# Grey turning out Brown?



## banga (Jul 1, 2010)

Can someone please help me with this. I have been looking for an answer all day and I am still unsure.
I have searched the forums and have found very little to help. There are some threads with similar problems, but still not quite the same.
I have just got my Epson T1100 printer and am using Visi Sub inks.
Each time I print something out the greys are turning out more of a brown colour.
Of the attached pix the first one is a colour chart of basic CMYK colours.
The one on the left is printed from the T1100 and the other from my other Epson printer.
Hopefully you can see the difference between the 2 colour charts.
The second pic is of my 1st mug. It is of my logo and I have just taken the photo of the end of it.
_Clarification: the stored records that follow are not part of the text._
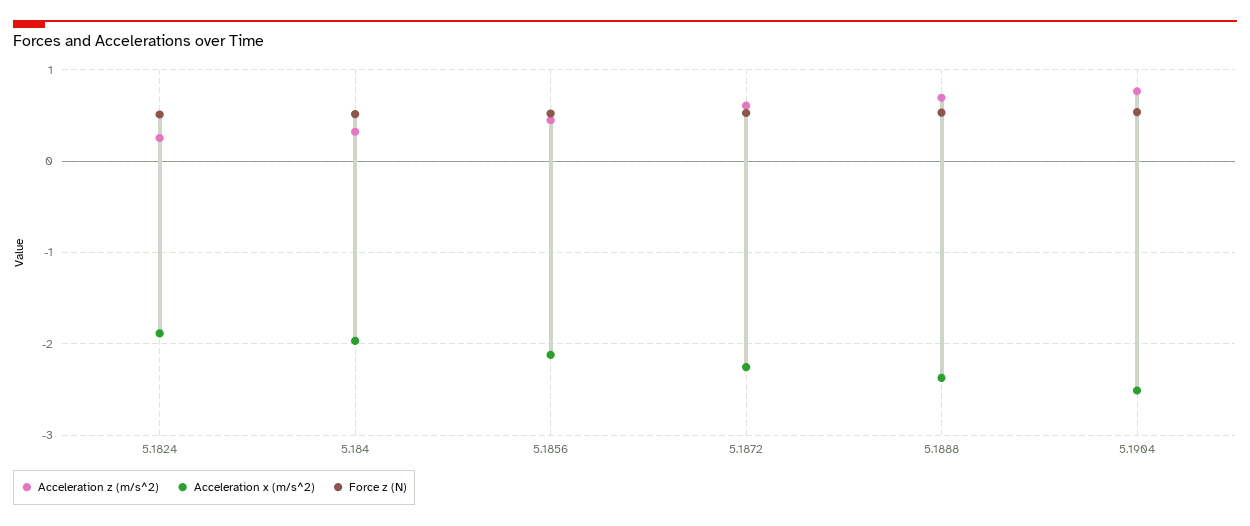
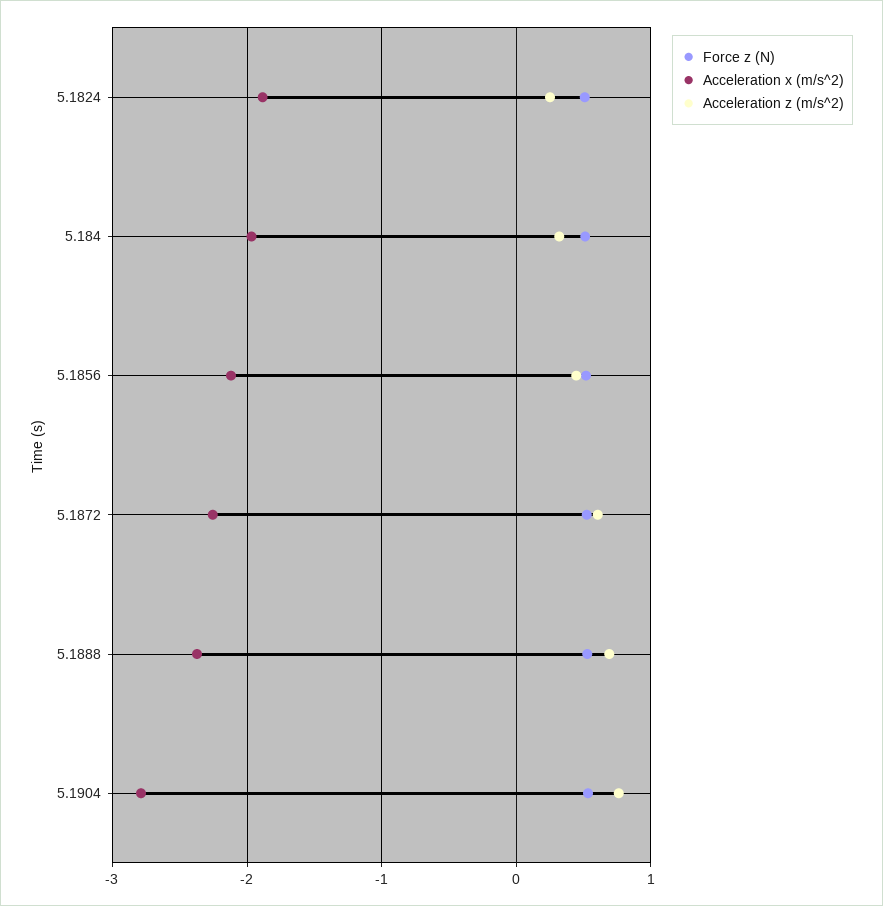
Acceleration x (m/s^2), 5.1904: -2.5 -> -2.8

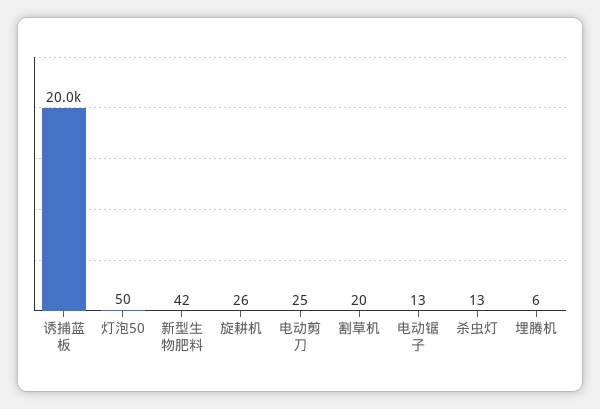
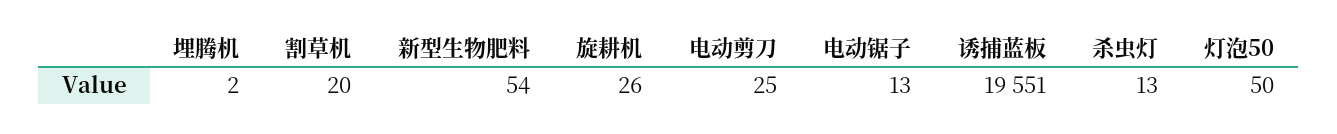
诱捕蓝板: 20000 -> 19551
新型生物肥料: 42 -> 54
埋腾机: 6 -> 2

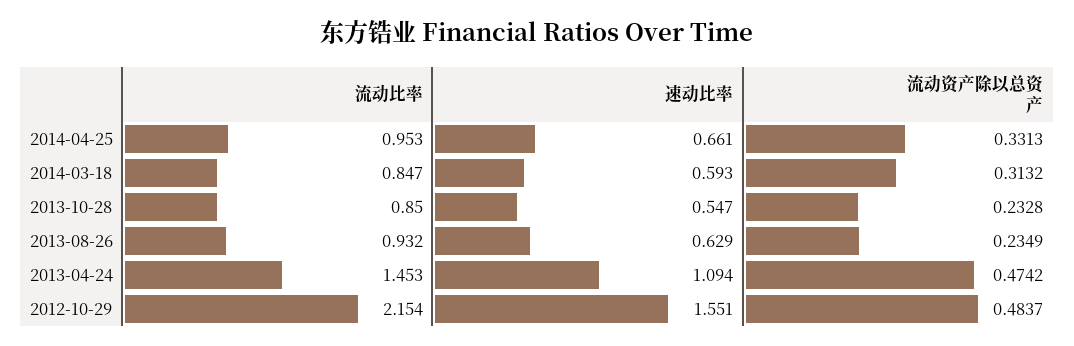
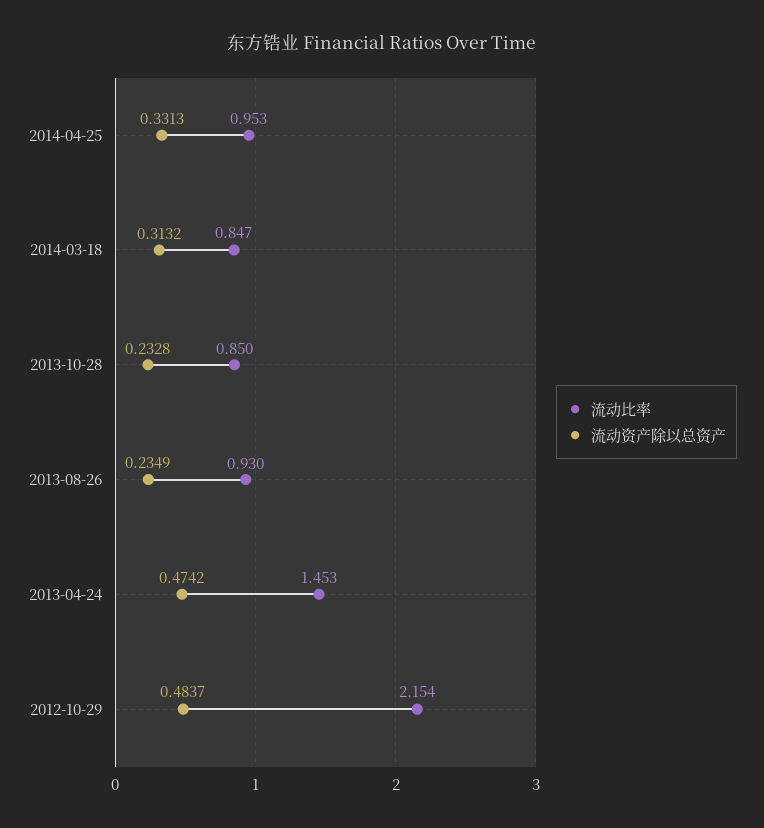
速动比率, 2014-04-25: 0.661 -> none
速动比率, 2014-03-18: 0.593 -> none
速动比率, 2013-10-28: 0.547 -> none
流动比率, 2013-08-26: 0.932 -> 0.93
速动比率, 2013-08-26: 0.629 -> none
速动比率, 2013-04-24: 1.094 -> none
速动比率, 2012-10-29: 1.551 -> none

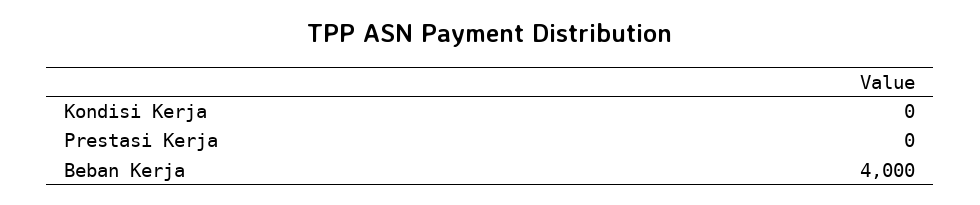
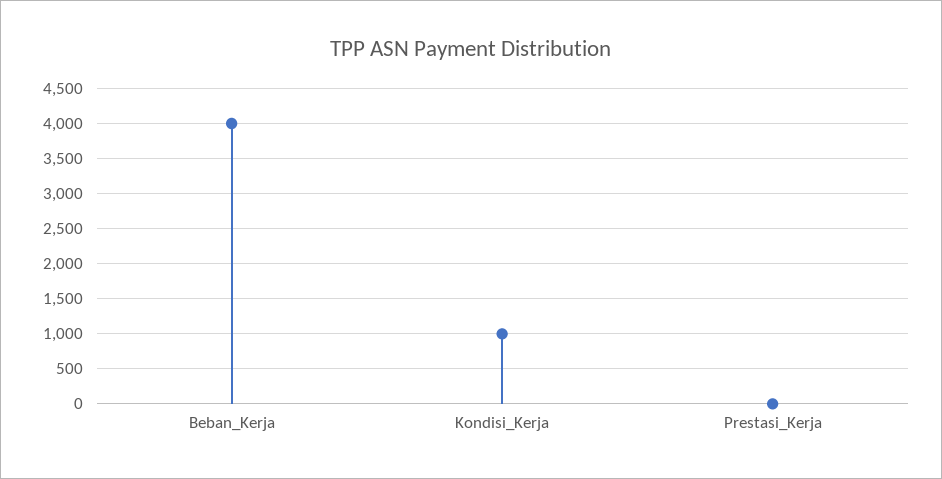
Kondisi Kerja: 0 -> 1000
The red has come out terrific, but the brown bit of the stroke is actually meant to be grey.
Can anyone help me out with this issue. Is this CMYK/RGB related or could something be going wrong with one of my colours?


----------



## pisquee (Jan 8, 2012)

There's no point really in trying to judge the colours from the paper print, as the ink's coloul only becomes apparent once transferred to the substrate. It would be better to transfer the print onto a tile or piece of polyester and then judge it against the Epson ink printout.
That said, if the colours you are getting on the transfer to the substrate are not right, then the first question to ask is if you are using an ICC profile for your sublimation inks, and if so, whether it is a generic ink manufacturer provided one, or one you've had custom made.
Then, the other thing to bare in mind, is that the different ink colours will sublimate after different times/temperatues, so there is some play involved in finding the right balance to activate the four inks enough to get a good print/colour, without overdoing some.


----------



## Riderz Ready (Sep 18, 2008)

To start off most people that I know in the dye sub world use RGB colors not CMYK. Typically RGB will give you better blacks and a much wider gamut of colors.


----------



## pisquee (Jan 8, 2012)

Most printers expect RGB as well


----------



## charles95405 (Feb 1, 2007)

I would guess the ink being used in Chinese and color problem is probably result of incorrect ICC profile being used


----------



## pisquee (Jan 8, 2012)

He said that he was using VisiSub inks, which as far as I remember are Artainium rebranded


----------



## Joto Paper (Feb 12, 2007)

Assuming that profiles have been used properly and nozzle check is good...
If blacks turn brown, it could be too much heat. 
You'll also notice on your text the edges aren't as sharp and crisp if too much heat is applied to it.

This is just a guess as the picture is quite dark and it's not of very good quality.


----------



## banga (Jul 1, 2010)

The Visi Sub ICC profile has been installed on my computer.
I cant see it in the profiles when I go to print in illustrator but the artanium profile is there.


----------



## banga (Jul 1, 2010)

Okay so the problem has been fixed somewhat.
The company gave me the wrong ICC profile.
I have installed that onto my computer.
Colours are printing out very well in Photoshop.
However I am going by the instructions to the letter to get the profile working in Illustrator but it hasn't made a difference.
Seeing as a portion of the problem is fixed, can anyone help me out with getting it to work with Illustrator.
I do almost all of my work in Illustrator and just prefer to use it so I would like to get it up and running.


----------



## banga (Jul 1, 2010)

mawmtzf said:


> Hey dudes about learning. (serigraph emulsion) - T-Shirt Forums anyone help!! Thanks


What the hell is this?
Hijacking 4-5 threads?


----------



## mawmtzf (Feb 22, 2012)

Hey dude, i dont know much about how this forum works, so if you could reply fine. Otherwise i wont mess in this forum no more.


----------



## Riderz Ready (Sep 18, 2008)

mawmtzf said:


> Hey dude, i dont know much about how this forum works, so if you could reply fine. Otherwise i wont mess in this forum no more.


Pretty simple actually - this is a dye sub forum. Not sure if your post has anything to do with the subject of dye sublimation? Was there really a need to post the same thing over and over and over again? 

Maybe start a thread on your topic in the appropriate section.


----------



## RyanB (Jul 13, 2012)

i have the same problem when doin heat transfer im using a epson workforce 1100 and a geoknight dk20s heat press can someone please help ASAP?!?!


----------



## danielschelin (Apr 1, 2011)

Ryan, you're problem is going to be with profiles. Maybe you can explain a little more what settings you're using. Profile, inks, paper, etc. and someone in the forum may have an ICC that will help you.


----------